"Das ist der richtige Weg." Mit diesen Worten kommentiert der Bund der Strafvollzugsbediensteten Deutschlands (BSBD) die Entscheidung des Haushaltsausschusses im bayerischen Landtag, die Justizvollzugsanstalt bei Gablingen in staatlicher Regie zu bauen. Von Martin Deibl

Gablingen/München "Das ist der richtige Weg." Mit diesen Worten kommentiert der Bund der Strafvollzugsbediensteten Deutschlands (BSBD) die Entscheidung des Haushaltsausschusses im bayerischen Landtag, die Justizvollzugsanstalt bei Gablingen in staatlicher Regie zu bauen.

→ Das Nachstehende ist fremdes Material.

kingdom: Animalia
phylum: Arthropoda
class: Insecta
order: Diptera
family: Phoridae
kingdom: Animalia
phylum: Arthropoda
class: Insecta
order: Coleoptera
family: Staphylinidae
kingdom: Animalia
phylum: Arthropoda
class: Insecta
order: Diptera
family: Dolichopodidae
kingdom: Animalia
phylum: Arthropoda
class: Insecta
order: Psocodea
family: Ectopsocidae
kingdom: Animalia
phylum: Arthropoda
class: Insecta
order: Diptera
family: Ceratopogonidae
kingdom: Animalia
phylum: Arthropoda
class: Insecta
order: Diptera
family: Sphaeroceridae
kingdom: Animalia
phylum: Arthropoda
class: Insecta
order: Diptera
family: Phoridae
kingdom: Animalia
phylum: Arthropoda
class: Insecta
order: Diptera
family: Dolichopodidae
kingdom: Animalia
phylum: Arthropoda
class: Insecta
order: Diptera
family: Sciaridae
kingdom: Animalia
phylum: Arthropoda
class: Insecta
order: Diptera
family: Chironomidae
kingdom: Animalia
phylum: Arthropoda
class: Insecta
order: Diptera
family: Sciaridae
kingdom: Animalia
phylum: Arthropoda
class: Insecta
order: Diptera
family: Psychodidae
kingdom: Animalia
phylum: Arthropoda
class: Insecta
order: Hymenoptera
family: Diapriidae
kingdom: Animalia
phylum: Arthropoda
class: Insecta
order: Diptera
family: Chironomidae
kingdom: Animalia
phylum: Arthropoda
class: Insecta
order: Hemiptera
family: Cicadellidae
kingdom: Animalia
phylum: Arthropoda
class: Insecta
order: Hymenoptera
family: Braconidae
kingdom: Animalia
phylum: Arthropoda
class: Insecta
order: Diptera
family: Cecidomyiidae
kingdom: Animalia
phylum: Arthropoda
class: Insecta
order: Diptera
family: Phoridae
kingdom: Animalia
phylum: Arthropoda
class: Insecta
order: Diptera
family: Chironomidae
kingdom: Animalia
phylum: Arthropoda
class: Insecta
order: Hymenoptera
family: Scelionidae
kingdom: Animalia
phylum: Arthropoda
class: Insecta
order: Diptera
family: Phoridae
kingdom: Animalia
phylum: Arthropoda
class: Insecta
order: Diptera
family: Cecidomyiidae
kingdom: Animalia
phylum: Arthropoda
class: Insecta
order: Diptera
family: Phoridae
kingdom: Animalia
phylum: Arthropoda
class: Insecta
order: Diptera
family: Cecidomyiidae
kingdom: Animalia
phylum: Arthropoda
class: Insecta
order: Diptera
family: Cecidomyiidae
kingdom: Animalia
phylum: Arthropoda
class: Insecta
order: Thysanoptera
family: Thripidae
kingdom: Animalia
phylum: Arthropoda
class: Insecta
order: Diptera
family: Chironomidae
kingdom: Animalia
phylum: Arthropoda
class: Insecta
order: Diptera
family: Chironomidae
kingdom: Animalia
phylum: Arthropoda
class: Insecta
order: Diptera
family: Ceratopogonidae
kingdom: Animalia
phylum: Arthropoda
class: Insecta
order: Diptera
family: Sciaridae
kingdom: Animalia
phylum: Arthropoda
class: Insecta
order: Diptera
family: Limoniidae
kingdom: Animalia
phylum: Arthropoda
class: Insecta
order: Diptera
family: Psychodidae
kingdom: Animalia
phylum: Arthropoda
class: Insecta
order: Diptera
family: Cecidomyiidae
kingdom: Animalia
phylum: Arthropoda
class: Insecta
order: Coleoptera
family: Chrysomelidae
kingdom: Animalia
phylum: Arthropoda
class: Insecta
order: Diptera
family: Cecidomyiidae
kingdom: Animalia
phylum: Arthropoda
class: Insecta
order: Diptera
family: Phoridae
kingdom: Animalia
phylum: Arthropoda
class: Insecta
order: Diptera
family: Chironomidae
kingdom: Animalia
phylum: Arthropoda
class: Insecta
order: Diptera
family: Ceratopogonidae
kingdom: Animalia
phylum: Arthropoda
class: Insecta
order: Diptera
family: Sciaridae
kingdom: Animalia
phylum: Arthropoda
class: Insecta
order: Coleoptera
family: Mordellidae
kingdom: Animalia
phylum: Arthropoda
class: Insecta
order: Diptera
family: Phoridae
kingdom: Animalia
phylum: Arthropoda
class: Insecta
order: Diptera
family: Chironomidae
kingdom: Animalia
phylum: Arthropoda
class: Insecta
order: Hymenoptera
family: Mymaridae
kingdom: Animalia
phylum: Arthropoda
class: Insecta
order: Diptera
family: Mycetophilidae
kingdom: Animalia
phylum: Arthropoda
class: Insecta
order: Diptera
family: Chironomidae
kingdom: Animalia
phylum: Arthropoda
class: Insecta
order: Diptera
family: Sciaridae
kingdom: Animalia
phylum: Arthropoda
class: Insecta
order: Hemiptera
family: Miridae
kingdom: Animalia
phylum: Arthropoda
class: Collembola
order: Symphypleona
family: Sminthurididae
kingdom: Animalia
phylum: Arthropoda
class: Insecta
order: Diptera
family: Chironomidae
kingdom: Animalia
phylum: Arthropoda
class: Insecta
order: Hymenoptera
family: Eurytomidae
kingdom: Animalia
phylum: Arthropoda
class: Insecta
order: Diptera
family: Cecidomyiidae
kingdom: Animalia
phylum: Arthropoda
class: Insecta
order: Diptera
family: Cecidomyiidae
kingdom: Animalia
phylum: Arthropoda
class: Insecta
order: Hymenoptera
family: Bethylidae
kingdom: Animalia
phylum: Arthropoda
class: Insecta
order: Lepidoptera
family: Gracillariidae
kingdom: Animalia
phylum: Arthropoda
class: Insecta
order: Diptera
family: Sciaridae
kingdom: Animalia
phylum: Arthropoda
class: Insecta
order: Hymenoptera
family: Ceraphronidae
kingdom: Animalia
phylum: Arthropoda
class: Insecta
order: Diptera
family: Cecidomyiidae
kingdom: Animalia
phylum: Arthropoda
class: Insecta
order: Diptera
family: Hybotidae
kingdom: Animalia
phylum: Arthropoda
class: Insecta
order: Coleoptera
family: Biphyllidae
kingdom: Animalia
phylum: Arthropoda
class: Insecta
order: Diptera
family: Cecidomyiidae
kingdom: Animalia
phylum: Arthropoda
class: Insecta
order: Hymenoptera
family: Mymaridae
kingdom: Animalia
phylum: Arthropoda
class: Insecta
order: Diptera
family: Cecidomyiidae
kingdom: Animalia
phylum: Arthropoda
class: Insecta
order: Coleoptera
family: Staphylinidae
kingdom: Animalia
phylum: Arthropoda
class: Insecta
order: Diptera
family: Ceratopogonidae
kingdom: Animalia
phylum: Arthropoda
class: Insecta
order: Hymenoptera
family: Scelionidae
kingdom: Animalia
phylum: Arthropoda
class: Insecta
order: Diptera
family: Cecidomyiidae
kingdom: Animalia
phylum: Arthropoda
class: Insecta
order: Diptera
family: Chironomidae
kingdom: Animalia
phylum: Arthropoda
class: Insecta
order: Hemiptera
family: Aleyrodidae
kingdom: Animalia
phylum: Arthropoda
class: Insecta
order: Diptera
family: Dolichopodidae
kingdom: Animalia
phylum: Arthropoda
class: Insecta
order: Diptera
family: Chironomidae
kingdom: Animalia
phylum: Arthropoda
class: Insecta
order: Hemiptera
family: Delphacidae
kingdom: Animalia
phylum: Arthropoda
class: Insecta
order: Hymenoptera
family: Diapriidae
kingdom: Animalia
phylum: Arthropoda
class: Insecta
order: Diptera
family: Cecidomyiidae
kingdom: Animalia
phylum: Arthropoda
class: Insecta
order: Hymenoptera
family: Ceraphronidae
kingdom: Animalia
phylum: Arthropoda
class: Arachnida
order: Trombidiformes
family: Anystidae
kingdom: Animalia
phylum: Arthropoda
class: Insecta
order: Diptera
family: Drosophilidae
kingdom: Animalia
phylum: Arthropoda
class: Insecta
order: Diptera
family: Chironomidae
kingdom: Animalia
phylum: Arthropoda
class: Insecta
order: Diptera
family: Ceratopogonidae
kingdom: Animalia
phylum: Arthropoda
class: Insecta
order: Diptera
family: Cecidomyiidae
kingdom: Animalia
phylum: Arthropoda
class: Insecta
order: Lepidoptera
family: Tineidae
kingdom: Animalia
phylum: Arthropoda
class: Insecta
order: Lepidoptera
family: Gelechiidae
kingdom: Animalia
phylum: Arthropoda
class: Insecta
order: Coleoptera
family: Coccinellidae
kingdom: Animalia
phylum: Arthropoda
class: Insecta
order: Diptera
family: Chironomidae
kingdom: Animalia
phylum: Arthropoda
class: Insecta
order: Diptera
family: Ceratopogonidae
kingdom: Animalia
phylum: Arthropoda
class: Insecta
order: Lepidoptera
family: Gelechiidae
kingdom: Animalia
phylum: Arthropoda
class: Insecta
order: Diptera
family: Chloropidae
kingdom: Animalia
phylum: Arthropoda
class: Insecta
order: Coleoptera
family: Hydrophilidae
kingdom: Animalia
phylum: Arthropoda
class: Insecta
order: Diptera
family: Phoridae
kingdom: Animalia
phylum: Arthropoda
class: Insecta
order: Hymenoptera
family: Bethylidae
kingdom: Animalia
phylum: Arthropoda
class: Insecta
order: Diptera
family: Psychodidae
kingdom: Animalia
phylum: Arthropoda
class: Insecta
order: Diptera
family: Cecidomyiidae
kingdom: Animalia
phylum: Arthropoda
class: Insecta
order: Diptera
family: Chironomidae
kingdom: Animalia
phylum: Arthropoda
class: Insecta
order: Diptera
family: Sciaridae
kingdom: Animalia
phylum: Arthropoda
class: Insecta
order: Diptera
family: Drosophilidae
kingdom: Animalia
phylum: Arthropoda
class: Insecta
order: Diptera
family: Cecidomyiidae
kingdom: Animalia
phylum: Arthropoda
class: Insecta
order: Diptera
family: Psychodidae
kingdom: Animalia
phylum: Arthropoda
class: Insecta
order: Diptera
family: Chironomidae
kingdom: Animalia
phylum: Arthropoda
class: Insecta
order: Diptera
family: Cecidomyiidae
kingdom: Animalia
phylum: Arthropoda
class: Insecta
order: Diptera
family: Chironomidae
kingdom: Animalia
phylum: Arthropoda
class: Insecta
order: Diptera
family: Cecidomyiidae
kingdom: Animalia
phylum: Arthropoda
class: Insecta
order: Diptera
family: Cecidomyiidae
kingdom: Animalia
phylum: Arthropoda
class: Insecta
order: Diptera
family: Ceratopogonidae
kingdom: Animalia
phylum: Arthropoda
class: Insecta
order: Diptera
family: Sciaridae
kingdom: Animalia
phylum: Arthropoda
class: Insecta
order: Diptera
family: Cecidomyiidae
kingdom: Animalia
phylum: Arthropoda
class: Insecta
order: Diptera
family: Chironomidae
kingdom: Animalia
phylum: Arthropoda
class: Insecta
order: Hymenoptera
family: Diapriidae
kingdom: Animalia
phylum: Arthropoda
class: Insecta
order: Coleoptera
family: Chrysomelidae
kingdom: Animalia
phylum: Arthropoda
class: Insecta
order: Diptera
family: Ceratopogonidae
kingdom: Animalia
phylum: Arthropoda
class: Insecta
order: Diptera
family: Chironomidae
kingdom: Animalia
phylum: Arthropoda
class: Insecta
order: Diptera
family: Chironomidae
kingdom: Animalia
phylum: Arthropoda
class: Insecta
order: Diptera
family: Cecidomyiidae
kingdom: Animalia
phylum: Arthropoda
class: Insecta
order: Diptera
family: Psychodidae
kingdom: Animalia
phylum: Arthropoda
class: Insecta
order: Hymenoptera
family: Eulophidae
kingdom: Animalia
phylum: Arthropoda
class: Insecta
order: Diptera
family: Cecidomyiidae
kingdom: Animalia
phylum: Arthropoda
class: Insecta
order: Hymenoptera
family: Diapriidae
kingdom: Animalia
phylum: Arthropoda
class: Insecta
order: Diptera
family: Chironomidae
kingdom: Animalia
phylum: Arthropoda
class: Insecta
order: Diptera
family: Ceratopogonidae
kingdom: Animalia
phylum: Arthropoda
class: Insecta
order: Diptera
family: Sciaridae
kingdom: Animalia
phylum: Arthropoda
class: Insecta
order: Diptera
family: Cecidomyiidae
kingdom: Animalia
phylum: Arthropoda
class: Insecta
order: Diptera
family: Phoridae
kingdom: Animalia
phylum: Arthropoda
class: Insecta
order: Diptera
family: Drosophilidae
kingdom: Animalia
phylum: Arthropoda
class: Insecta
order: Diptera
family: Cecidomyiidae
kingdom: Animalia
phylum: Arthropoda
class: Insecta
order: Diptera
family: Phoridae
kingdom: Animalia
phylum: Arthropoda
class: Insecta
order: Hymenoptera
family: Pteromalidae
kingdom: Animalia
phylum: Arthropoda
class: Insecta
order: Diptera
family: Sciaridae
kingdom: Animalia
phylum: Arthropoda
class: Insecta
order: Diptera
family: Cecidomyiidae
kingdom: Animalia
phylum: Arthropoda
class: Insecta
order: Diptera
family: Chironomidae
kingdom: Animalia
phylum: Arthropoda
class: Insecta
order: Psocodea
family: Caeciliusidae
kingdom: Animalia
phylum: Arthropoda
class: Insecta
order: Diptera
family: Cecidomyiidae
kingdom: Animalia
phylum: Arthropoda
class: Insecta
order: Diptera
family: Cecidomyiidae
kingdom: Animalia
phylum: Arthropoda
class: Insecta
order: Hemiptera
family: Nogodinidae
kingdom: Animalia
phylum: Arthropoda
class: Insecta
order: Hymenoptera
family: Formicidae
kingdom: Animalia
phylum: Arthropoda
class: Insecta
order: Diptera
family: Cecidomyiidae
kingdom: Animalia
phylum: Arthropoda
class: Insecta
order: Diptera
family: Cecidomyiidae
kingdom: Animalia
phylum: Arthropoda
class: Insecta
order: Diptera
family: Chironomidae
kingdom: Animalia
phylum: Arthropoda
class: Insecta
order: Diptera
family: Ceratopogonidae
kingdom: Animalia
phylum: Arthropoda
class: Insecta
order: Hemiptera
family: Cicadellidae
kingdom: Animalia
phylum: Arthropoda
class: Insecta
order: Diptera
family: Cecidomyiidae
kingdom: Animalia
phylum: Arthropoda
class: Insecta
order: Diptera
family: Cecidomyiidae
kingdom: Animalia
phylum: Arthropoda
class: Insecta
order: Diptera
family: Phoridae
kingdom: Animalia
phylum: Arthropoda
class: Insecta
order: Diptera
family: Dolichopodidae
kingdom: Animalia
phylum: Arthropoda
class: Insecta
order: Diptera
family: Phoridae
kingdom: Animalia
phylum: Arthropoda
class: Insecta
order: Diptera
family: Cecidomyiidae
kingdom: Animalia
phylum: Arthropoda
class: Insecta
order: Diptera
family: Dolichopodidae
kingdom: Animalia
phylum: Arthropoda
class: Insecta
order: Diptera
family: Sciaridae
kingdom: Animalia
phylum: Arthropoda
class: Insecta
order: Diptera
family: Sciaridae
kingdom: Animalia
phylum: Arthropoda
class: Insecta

Die JVA war ursprünglich als PPP-Projekt (Public Private Partnership) geplant gewesen, ehe es jetzt wegen Unwirtschaftlichkeit gestoppt wurde. Eine solche Privatisierung dritter Klasse sei von der Justizministerin Dr. Beate Merk immer entschieden abgelehnt worden, erklärt dazu der BSBD-Bundesvorsitzende Anton Bachl. In dieser Auffassung habe man sie stets nachdrücklich unterstützt und bestärkt.
Die jetzt durch den Haushaltsausschuss gefundene Entscheidung begrüße man ausdrücklich, so Bachl, der zugleich Vorsitzender des Landesverbandes der bayerischen Justizvollzugsbediensteten (JVB) ist. Er würdigte den Stopp des PPP-Projektes als einen wichtigen "Schritt in die richtige Richtung". "Mit dieser eindeutigen und mit Blick auf die öffentlichen Kassen klugen Entscheidung wird zugleich die Teilprivatisierung im bayerischen Strafvollzug begraben".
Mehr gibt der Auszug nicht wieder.